Miscellaneous tips and tricks

Export a process graph

You can export the underlying process graph of a DataCube, VectorCube, etc, to a standardized JSON format, which allows interoperability with other openEO tools.

For example, use print_json() to directly print the JSON representation in your interactive Jupyter or Python session:

>>> dump = cube.print_json()
{
  "process_graph": {
    "loadcollection1": {
      "process_id": "load_collection",
...

Or save it to a file, by getting the JSON representation first as a string with to_json():

# Export as JSON string
dump = cube.to_json()

# Write to file in `pathlib` style
export_path = pathlib.Path("path/to/export.json")
export_path.write_text(dump, encoding="utf8")
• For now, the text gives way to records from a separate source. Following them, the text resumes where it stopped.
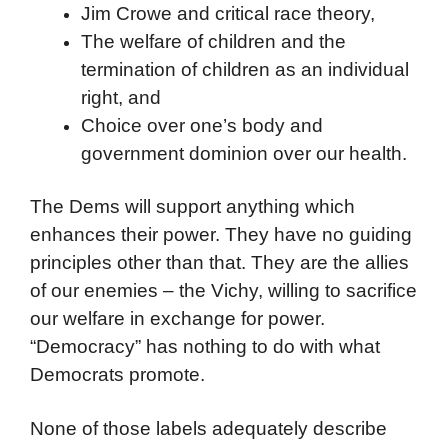
Jim Crowe and critical race theory,
The welfare of children and the
termination of children as an individual
right, and
Choice over one’s body and
government dominion over our health.
The Dems will support anything which
enhances their power. They have no guiding
principles other than that. They are the allies
of our enemies – the Vichy, willing to sacrifice
our welfare in exchange for power.
“Democracy” has nothing to do with what
Democrats promote.
None of those labels adequately describe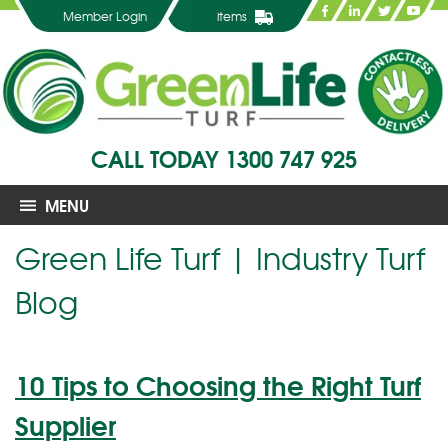
Member Login
items
CALL TODAY
1300 747 925
MENU
Green Life Turf | Industry Turf
Blog
10 Tips to Choosing the Right Turf
Supplier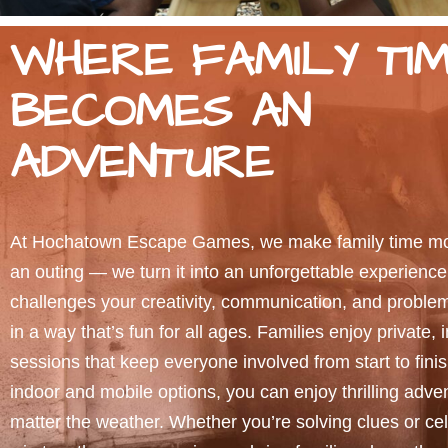
WHERE FAMILY TI
BECOMES AN
ADVENTURE
At Hochatown Escape Games, we make family time mor
an outing — we turn it into an unforgettable experienc
challenges your creativity, communication, and problem-
in a way that’s fun for all ages. Families enjoy private, 
sessions that keep everyone involved from start to fini
indoor and mobile options, you can enjoy thrilling adve
matter the weather. Whether you’re solving clues or cel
# Write to file in `open()` style
with open("path/to/export.json", encoding="utf8") as f:
    f.write(dump)

Warning

Avoid using methods like flat_graph(), which are mainly intended for internal use. Not only are these methods subject to change, they also lead to representations with interoperability and reuse issues. For example, naively printing or automatic (repr) rendering of flat_graph() output will roughly look like JSON, but is in fact invalid: it uses single quotes (instead of double quotes) and booleans values are title-case (instead of lower case).

Execute a process graph directly from raw JSON

When you have a process graph in JSON format, as a string, a local file or a URL, you can execute/download it without converting it do a DataCube first. Just pass the string, path or URL directly to Connection.download(), Connection.execute() or Connection.create_job(). For example:

# `execute` with raw JSON string
connection.execute("""
    {
        "add": {"process_id": "add", "arguments": {"x": 3, "y": 5}, "result": true}
    }
""")

# `download` with local path to JSON file
connection.download("path/to/my-process-graph.json")

# `create_job` with URL to JSON file
job = connection.create_job("https://jsonbin.example/my/process-graph.json")

Legacy read_vector usage

In versions up to 0.35.0 of the openEO Python client library, there was an old, deprecated feature in geometry handling of DataCube methods like aggregate_spatial() and mask_polygon() where you could pass a backend-side path as geometries, e.g.:

cube = cube.aggregate_spatial(
    geometries="/backend/path/to/geometries.json",
    reducer="mean"
)

The client would handle this by automatically adding a read_vector process in the process graph, with that path as argument, to instruct the backend to load the geometries from there. This read_vector process was however a backend-specific, experimental and now deprecated process. Moreover, it assumes that the user has access to (or at least knowledge of) the backend’s file system, which violates the openEO principle of abstracting away backend-specific details.

In version 0.36.0, this old deprecated read_vector feature has been removed, to allow other and better convenience functionality when providing a string in the geometries argument: e.g. load from a URL with standard process load_url, or load GeoJSON from a local clientside path.

If your workflow however depends on the old, deprecated read_vector functionality, it is possible to reconstruct that by manually adding a read_vector process in your workflow, for example as follows:

from openeo.processes import process

cube = cube.aggregate_spatial(
    geometries=process("read_vector", filename="/backend/path/to/geometries.json"),
    reducer="mean"
)

Note that this is also works with older versions of the openEO Python client library.